United States

History of San Francisco

Brief History of San Francisco Summarized

We review the brief summary history of San Francisco.

The principles of San Francisco

Before the arrival of Europeans, two groups of Native Americans lived in the San Francisco area, the Ohlone and the Miwok. They were hunter-gatherers and lived by hunting animals, fishing, and gathering shellfish and nuts.

Francis Drake anchored his ship at Point Reyes in 1579, but failed to discover San Francisco Bay. Much later, in 1769, Gaspar de Portola led a Spanish expedition overland and found the bay.

Then, in 1776, Juan de Anza led a group of settlers to the San Francisco Bay and they built a fort called the presidio. In 1797 a mission was founded.

San Francisco in the 19th century

In the early 19th century, whaling ships and merchants arrived in the bay. Then, in 1821, Mexico (which included California) broke away from Spain and became a republic. Then, in 1828, Jedediah Smith crossed the Sierra Nevada mountains to reach the San Francisco Bay.

An Englishman named William Richardson founded a settlement on the San Francisco Bay in 1835. He called it Yerba Buena. During the 1830s and early 1840s many Americans came to live in the new settlement.

Then in 1846 the US annexed California. On July 9, 1846, the USS Portsmouth set sail for San Francisco Bay, where sailors and Marines disembarked and raised the American flag. The small settlement of Yerba Buena was renamed San Francisco (after the bay) on January 30, 1847.

At that time San Francisco only had a population of about 800. However, in 1848 a man named James Marshall discovered gold. News of the find reached New York in December 1848. As a result, people flocked to San Francisco by the thousands, and the population grew. In 1849 the population of San Francisco reached 25,000 inhabitants.

However, on May 4, 1851, San Francisco was devastated by fire. However, the city was soon rebuilt. The San Francisco waterworks began in 1857.

However, by 1853 the gold boom was ending. Then in 1859, Henry Comstock discovered silver. Unlike gold, silver required expensive equipment to extract, so various “silver barons” were the main beneficiaries. Meanwhile, entrepreneurs dreamed of a transcontinental railroad. It was completed in 1869.

In the late 19th century, San Francisco continued to develop. The first cable car service began on Clay Street in 1873. Meanwhile, in 1870 San Francisco had a population of nearly 150,000. By 1900 San Francisco had a population of over 300,000.

San Francisco in the 20th century

However, on April 18, 1906, around 5:15 in the morning, an earthquake shook San Francisco.
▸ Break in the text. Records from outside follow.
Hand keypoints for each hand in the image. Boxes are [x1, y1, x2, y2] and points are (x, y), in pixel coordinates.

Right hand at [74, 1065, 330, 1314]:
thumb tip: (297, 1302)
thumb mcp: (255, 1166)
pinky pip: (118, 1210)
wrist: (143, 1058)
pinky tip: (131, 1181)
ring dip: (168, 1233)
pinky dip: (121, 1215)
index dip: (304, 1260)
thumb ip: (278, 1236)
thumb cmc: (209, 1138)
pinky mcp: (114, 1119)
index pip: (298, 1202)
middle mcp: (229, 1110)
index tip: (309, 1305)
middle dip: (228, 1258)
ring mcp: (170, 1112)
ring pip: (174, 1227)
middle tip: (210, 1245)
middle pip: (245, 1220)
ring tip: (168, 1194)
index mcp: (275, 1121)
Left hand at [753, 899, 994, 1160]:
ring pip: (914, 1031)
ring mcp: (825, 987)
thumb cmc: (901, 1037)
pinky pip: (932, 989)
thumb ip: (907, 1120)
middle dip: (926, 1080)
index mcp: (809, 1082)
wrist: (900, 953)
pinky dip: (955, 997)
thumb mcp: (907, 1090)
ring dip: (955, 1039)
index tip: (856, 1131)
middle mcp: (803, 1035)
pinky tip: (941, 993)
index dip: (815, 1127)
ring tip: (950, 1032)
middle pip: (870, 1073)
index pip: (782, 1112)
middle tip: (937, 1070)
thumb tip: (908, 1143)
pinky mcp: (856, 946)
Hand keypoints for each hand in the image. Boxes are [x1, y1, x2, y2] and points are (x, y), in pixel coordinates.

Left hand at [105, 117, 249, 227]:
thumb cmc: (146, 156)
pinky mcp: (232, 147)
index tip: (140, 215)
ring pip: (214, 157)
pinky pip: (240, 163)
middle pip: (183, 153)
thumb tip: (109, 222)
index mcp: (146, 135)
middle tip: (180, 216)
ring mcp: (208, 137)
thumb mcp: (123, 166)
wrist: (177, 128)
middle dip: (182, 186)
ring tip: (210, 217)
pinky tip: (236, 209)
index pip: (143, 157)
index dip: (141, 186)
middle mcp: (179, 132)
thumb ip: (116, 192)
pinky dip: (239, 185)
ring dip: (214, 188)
It measured 8.25 on the Richter scale and caused widespread devastation.

However, the fires that followed caused even more destruction. They were furious for three days. Some 28,000 buildings were later destroyed and 250,000 people were left homeless. The exact number of dead is unknown. However, after the earthquake, San Francisco was rebuilt.
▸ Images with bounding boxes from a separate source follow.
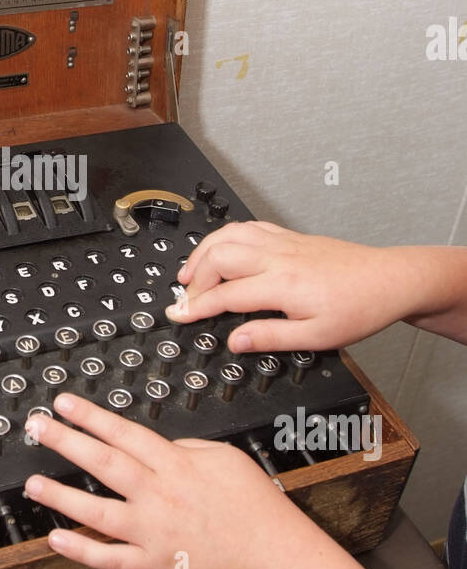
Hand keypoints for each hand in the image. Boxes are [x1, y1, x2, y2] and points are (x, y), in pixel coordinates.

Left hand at [23, 392, 309, 568]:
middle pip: (104, 462)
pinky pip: (111, 558)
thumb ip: (189, 448)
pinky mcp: (156, 565)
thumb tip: (162, 446)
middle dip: (66, 442)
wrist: (275, 555)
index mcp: (177, 465)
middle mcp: (160, 495)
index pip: (125, 434)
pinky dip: (82, 551)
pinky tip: (57, 539)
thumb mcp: (226, 459)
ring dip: (62, 495)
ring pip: (98, 511)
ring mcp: (155, 531)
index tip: (65, 405)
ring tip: (33, 483)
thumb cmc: (257, 508)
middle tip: (37, 428)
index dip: (91, 417)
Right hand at [166, 221, 415, 352]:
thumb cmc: (359, 308)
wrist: (389, 280)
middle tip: (185, 299)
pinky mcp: (290, 236)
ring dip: (203, 252)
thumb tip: (235, 341)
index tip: (179, 315)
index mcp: (282, 285)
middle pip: (218, 256)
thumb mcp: (317, 337)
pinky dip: (225, 237)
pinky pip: (248, 227)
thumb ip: (271, 337)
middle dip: (193, 278)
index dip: (196, 306)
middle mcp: (278, 258)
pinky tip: (220, 250)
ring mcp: (283, 243)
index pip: (225, 294)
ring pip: (229, 235)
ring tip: (190, 272)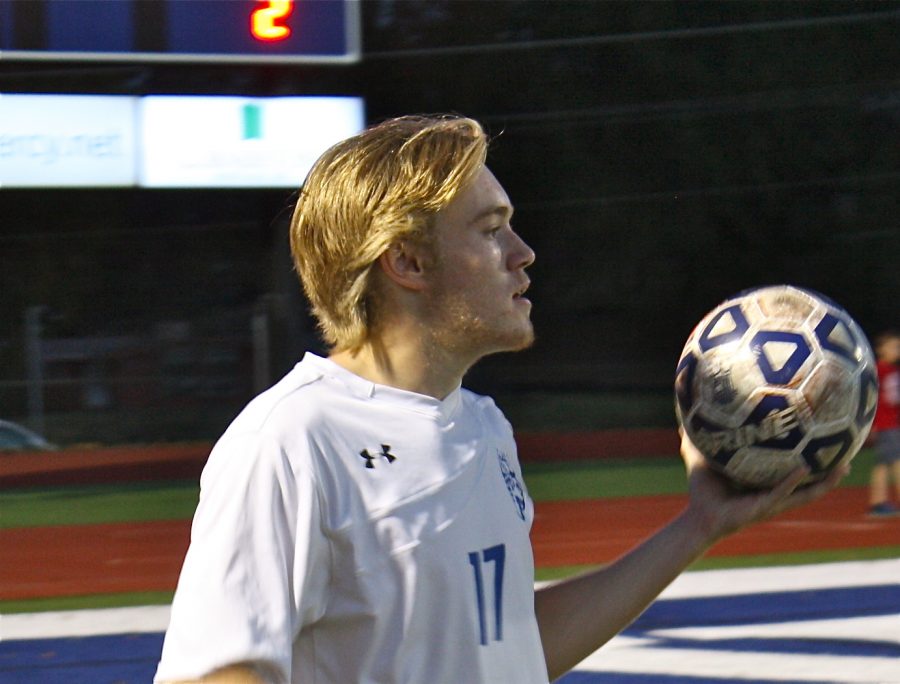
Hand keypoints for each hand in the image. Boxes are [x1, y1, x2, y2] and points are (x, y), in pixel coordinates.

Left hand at [679, 430, 848, 543]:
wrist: (696, 517)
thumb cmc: (702, 490)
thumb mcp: (702, 457)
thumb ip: (698, 438)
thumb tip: (688, 415)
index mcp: (765, 481)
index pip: (793, 466)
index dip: (811, 455)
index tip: (824, 437)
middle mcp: (774, 492)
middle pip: (809, 480)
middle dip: (829, 469)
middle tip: (847, 452)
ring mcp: (772, 501)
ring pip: (806, 491)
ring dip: (825, 480)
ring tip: (843, 466)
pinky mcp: (763, 508)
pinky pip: (782, 493)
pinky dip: (793, 482)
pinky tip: (805, 469)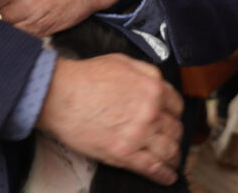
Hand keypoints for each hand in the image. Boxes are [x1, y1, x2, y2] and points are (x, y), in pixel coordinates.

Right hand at [36, 54, 183, 185]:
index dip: (175, 114)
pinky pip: (153, 168)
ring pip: (169, 151)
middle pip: (175, 130)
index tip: (172, 119)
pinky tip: (167, 176)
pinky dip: (164, 175)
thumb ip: (145, 72)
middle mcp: (151, 111)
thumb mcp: (122, 61)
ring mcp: (139, 134)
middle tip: (171, 140)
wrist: (60, 94)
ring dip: (173, 157)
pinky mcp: (125, 154)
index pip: (177, 105)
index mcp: (152, 87)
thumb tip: (156, 82)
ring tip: (172, 161)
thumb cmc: (84, 77)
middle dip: (174, 136)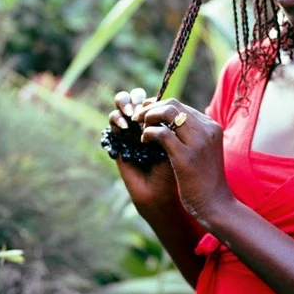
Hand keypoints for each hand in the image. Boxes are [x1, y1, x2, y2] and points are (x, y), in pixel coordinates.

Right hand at [109, 88, 178, 209]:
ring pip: (123, 105)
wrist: (161, 195)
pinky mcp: (119, 139)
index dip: (155, 99)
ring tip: (131, 115)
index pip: (156, 100)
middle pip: (137, 98)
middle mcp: (147, 123)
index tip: (158, 106)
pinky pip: (113, 121)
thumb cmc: (176, 172)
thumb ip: (174, 124)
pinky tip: (125, 126)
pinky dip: (117, 119)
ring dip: (124, 104)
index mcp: (163, 122)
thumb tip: (170, 103)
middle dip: (137, 98)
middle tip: (141, 107)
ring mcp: (132, 130)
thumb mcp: (180, 145)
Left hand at [134, 97, 235, 227]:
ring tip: (139, 128)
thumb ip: (192, 136)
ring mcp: (198, 142)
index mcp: (212, 127)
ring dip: (148, 117)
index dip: (159, 107)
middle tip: (137, 118)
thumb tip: (171, 123)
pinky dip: (148, 133)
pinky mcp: (186, 156)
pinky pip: (161, 133)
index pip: (181, 106)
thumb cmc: (206, 181)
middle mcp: (207, 129)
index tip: (146, 114)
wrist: (216, 205)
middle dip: (151, 108)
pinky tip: (144, 141)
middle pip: (173, 104)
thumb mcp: (204, 151)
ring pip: (167, 112)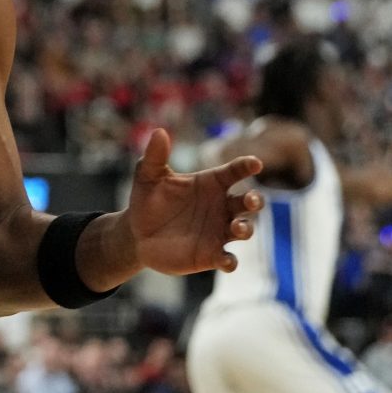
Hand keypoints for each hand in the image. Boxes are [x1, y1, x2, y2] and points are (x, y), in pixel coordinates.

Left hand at [118, 129, 264, 277]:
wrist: (136, 234)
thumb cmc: (147, 200)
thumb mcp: (148, 177)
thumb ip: (155, 156)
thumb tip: (158, 131)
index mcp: (210, 184)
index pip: (233, 172)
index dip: (246, 166)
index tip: (255, 163)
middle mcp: (220, 207)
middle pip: (247, 202)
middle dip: (255, 200)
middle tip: (252, 200)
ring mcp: (218, 232)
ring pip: (243, 229)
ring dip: (245, 229)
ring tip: (237, 228)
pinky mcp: (211, 255)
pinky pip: (228, 259)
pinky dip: (230, 261)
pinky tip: (226, 261)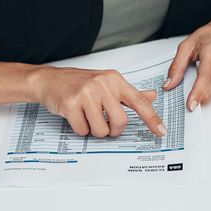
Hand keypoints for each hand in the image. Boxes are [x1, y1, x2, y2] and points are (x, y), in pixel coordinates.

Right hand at [30, 66, 166, 137]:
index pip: (139, 100)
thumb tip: (152, 95)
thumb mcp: (107, 82)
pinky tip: (76, 116)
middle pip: (120, 122)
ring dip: (95, 130)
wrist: (49, 80)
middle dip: (113, 130)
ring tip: (87, 117)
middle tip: (106, 125)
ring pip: (101, 129)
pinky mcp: (70, 104)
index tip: (161, 131)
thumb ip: (130, 92)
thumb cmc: (79, 82)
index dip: (152, 118)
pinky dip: (80, 129)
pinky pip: (83, 130)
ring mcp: (86, 94)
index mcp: (114, 79)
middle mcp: (102, 84)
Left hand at [163, 19, 210, 110]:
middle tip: (183, 92)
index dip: (197, 93)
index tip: (190, 105)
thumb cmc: (210, 37)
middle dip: (195, 96)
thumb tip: (169, 84)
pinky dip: (205, 88)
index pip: (205, 78)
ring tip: (196, 75)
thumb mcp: (187, 45)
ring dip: (200, 92)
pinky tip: (204, 76)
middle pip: (208, 92)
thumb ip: (177, 65)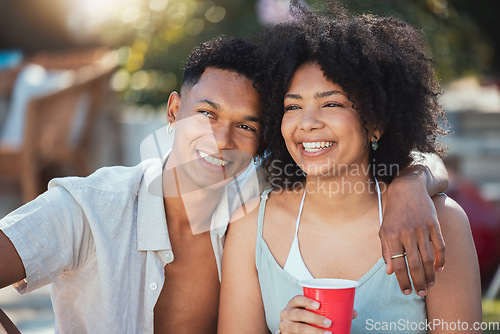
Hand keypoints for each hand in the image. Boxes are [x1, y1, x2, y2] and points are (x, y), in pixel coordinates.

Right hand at [278, 295, 357, 333]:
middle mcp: (286, 313)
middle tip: (329, 323)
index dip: (306, 301)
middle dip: (314, 318)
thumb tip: (354, 312)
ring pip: (298, 328)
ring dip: (314, 331)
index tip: (319, 305)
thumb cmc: (306, 318)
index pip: (297, 299)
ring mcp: (285, 326)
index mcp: (293, 304)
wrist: (293, 331)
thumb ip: (330, 310)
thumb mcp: (314, 312)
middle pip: (298, 314)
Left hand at [380, 177, 444, 296]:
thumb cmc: (394, 213)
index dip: (402, 279)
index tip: (406, 291)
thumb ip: (386, 251)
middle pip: (414, 263)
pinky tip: (439, 269)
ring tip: (430, 285)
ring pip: (428, 257)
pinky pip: (440, 246)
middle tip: (420, 293)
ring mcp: (421, 228)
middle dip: (418, 281)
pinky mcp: (433, 224)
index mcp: (391, 235)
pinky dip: (441, 259)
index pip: (398, 263)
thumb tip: (389, 272)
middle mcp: (406, 232)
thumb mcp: (384, 229)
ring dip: (430, 274)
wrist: (408, 189)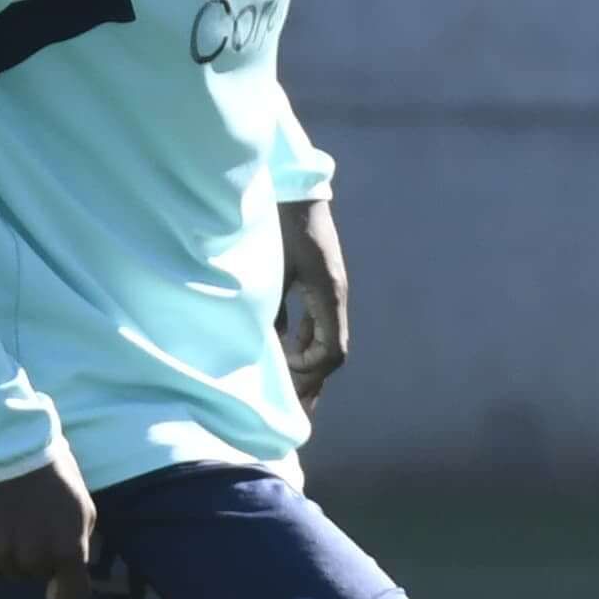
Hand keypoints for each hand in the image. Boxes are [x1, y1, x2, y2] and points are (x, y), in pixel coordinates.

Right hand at [0, 450, 97, 598]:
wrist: (7, 445)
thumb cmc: (53, 475)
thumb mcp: (83, 510)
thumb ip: (78, 551)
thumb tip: (55, 594)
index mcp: (68, 549)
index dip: (69, 594)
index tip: (61, 585)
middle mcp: (34, 558)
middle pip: (38, 579)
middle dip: (41, 558)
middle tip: (36, 523)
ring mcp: (2, 554)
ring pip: (11, 575)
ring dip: (14, 557)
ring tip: (13, 520)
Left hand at [275, 195, 353, 403]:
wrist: (293, 190)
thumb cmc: (281, 226)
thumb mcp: (271, 271)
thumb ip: (270, 310)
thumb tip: (264, 348)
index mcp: (329, 295)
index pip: (332, 351)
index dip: (310, 370)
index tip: (283, 372)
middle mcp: (334, 297)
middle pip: (331, 352)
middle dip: (312, 380)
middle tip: (294, 408)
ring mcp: (328, 291)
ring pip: (325, 339)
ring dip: (307, 363)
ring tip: (288, 386)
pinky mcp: (318, 284)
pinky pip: (316, 323)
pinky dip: (303, 341)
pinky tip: (284, 348)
Meanwhile, San Francisco suffered an outbreak of bubonic plague in the years between 1900 and 1904. It killed 113 people. San Francisco suffered an outbreak of bubonic plague between 1907 and 1909. This time 190 people died.

Many large new buildings were built in the early 20th century. The Hallidie Building was built in 1917. Saints Peter and Paul Church was built in 1924. Coit Tower was built in 1933. Work on the Golden Gate Bridge began in 1934 and opened on May 27, 1937. (Tragically, shortly before it opened, 11 construction workers were killed).
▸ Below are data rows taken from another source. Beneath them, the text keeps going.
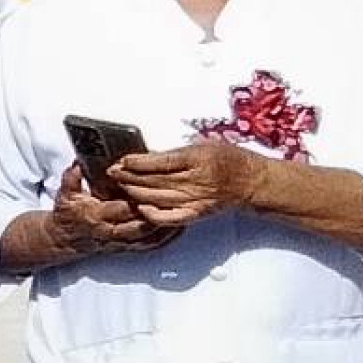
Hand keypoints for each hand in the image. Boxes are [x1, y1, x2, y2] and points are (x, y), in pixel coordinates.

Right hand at [45, 162, 171, 255]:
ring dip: (166, 226)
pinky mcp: (128, 247)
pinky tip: (178, 227)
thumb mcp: (64, 194)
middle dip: (157, 212)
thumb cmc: (68, 215)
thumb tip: (77, 165)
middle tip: (176, 199)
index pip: (120, 207)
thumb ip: (71, 179)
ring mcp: (120, 241)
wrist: (65, 239)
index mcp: (96, 215)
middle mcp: (110, 231)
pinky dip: (166, 238)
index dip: (136, 199)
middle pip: (139, 222)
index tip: (149, 189)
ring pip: (148, 235)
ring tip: (183, 213)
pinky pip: (150, 245)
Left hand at [111, 140, 271, 229]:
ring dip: (135, 193)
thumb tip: (145, 157)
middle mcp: (196, 180)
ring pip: (158, 197)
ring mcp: (196, 199)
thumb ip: (175, 153)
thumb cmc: (227, 159)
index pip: (161, 162)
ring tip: (120, 186)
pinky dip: (153, 214)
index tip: (121, 161)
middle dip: (129, 176)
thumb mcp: (202, 145)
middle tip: (112, 173)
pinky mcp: (196, 213)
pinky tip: (141, 208)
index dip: (137, 162)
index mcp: (198, 159)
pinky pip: (170, 217)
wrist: (251, 180)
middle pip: (155, 180)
In May 1934, longshoremen in San Francisco went on strike. On July 5, 1934, known as Bloody Thursday, fighting began between police and strikers. Two of the strikers, Nick Bordoise and Howard Sperry, were killed.

In 1912 a military prison was built on Alcatraz Island. In 1934 it became a civilian prison for “incorrigible” prisoners. Alcatraz prison closed in 1963. In November 1969, Native Americans took over the island in protest. They left in 1971.

Alcatraz is now a very popular tourist destination. During the 1950s San Francisco was known for the Beatniks. In the 60’s it was known by hippies. Today it is known for its gay scene.

In October 1989, an earthquake measuring 7.1 on the Richter scale struck San Francisco, killing 9 people. Then in 1992, fire swept through the Oakland hills, destroying 3,000 homes.

San Francisco today

San Francisco is a growing city today, as well as a multicultural city. Its peoples include Hispanics, Chinese, Japanese, and Filipinos. The population of San Francisco is almost 1 million inhabitants.